Molecular Genetic Studies of the MMAA and MMAB Genes in Chinese Methylmalonic Acidemia       


Methylmalonic scidemia (MMA) is an autosomal recessive disease of organic acid metabolism caused by defects in mitochondrial methylmalonyl-CoA mutase (MCM, EC or the synthesis deficiency of adenosylcobalamin that acts as a cofactor for MCM. Generally speaking, MMA patients often fall ill in infant stage and accumulate a lot of methylmalonate in blood and urine during acute illness. MMA is classified into mut and cbl type according to different complementation groups. Futhermore, mut type MMA can be classified into two sub-type, mut- or mut0, caused by partial or complete enzyme deficiency, respectively. Cbl type MMA caused by the synthesis deficiency of adenosylcobalamin can be classified into six complement groups, namely cblA, cblB, cblC, cblD, cblF, and cblH. Among which cblA, cblB and cblH are isolated MMA while cblC, cblD and cblF are combined MMA and homocystinuria.


Twelve patients with elevated urinary methylmalonate were included in this study and classified by clinical symptoms and biochemical findings for the MCM activity, accumulation of methylmalonate in urine and homocysteine in blood. One of these MMA patients was mut type and the others were cbl types. Two of these cbl type MMA patients were

differentiated as isolated cbl type MMA; seven were combined methylmalonic aciduria and homocystinuria and two were unable to classify. In this study, both the MMAA and MMAB genes were scanned to identify the genetic mutation for four unrelated Chinese cbl type MMA patients without homocystinuria. DNA sequence analysis of the 5'-UTR, 3'-UTR, coding region and the flanking regions of exons for the MMAA gene had identified twleve single nucleotide polymorphisms (SNPs) in the Chinese population. 

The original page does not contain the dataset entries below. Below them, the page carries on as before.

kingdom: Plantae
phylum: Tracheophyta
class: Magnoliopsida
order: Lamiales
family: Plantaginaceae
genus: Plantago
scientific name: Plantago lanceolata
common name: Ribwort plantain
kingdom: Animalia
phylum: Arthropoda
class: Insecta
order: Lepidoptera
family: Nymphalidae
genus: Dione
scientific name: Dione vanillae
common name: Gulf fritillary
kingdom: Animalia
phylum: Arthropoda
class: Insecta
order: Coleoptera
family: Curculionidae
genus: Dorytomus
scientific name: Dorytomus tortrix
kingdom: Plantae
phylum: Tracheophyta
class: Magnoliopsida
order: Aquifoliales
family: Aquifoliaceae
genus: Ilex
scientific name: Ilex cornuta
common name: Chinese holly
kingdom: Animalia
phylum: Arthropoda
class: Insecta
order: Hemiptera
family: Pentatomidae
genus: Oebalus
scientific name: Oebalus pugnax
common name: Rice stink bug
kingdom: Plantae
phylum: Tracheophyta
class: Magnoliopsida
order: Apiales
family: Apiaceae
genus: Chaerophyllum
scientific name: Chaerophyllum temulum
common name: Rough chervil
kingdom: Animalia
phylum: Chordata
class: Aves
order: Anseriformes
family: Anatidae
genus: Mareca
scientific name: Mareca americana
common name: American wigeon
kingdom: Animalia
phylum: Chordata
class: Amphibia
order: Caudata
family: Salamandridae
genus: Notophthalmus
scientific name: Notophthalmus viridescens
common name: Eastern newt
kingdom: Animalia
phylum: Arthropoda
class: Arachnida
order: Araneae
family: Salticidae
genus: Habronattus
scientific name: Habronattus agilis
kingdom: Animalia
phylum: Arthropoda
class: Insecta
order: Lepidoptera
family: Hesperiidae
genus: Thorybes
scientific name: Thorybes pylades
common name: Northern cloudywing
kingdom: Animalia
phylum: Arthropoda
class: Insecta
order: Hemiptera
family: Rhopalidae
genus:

Among which five SPS, termed c.-2233A/C, C.-1755A/G, c.-1391A/T, c-996C/T and c.1089G/C had been reported elsewhere while the others were novel SNPs, namely c.-1740 A/G, c.-713A/G, c.-469A/G, c.67+52C/T, c.734-264G/A, c.819+168C/G and c.884+2678C/T. For the MMAB gene, we had identified four published SNPs, 56-57GC/AA, c.520-96C/T, c.585-204A/G and c.716T/A, and three novel SNPs, namely c.-414C/T, c.520-159C/T and c.520-128C/T. The SNP identified in the Chinese population for the MMAA and MMAB genes were in H-W equilibrium except c.-2263a/C (allele frequency not determined) and c.-469A/G for MMAA and c.585-204A/G (allele frequency not determined) for the MMAB. These SNPs in MMAA and MMAB genes may assist in studying promoter, RNA stability and mRNA splicing mechanism of these genes.


Mutation analysis of the MMAA gene for four unrelated Chinese cbl type MMA patients without homocystinuria had identified a c.742C>T nd a c.-504C>T substitution. A homozygote of c.742C>T mutation (Q248X), which had been reported as a disease-causing mutation, was identified in the patient MMA001 from a consanguineous family. In the patient MMA021, we had found a c.-504C>T alteration in the predicted promoter region of the MMAA gene. RT-PCR combined sequencing analysis of the MMAA pre-mRNA for MMA021 had shown 40% decreased expression of the c.-504T allele as compare to the c.-504C allele. This data suggested the c.-504C>T mutation might affect MMAA expression and leads to the disease.


MRNA analysis of the MMAB gene for MMA010 patient had found to have some extent of intron 6 retention (r.519_520ins519+91_519+177) while the mRNA of the MMAA gene expressed normally.  This retention of intron 6 affects the original reading frame of the protein leading to pre-mature translation stop and produces a truncated protein with seventy-seven amino acids deleted at its C-terminus. However, this intron 6 retention was also found in normal lymphoblast cells suggesting alternative splicing in lymphoblast cells. None of the variation other than

SNP in both the MMAA and MMAB genes (including the predicted promoter regions) was found in patient MMA011. RT-PCR analysis of the MMAA pre-mRNA suggested on of the MMAA allele did not expressed in this patient. The genetic mutation of MMA011 patient remains to be addressed further.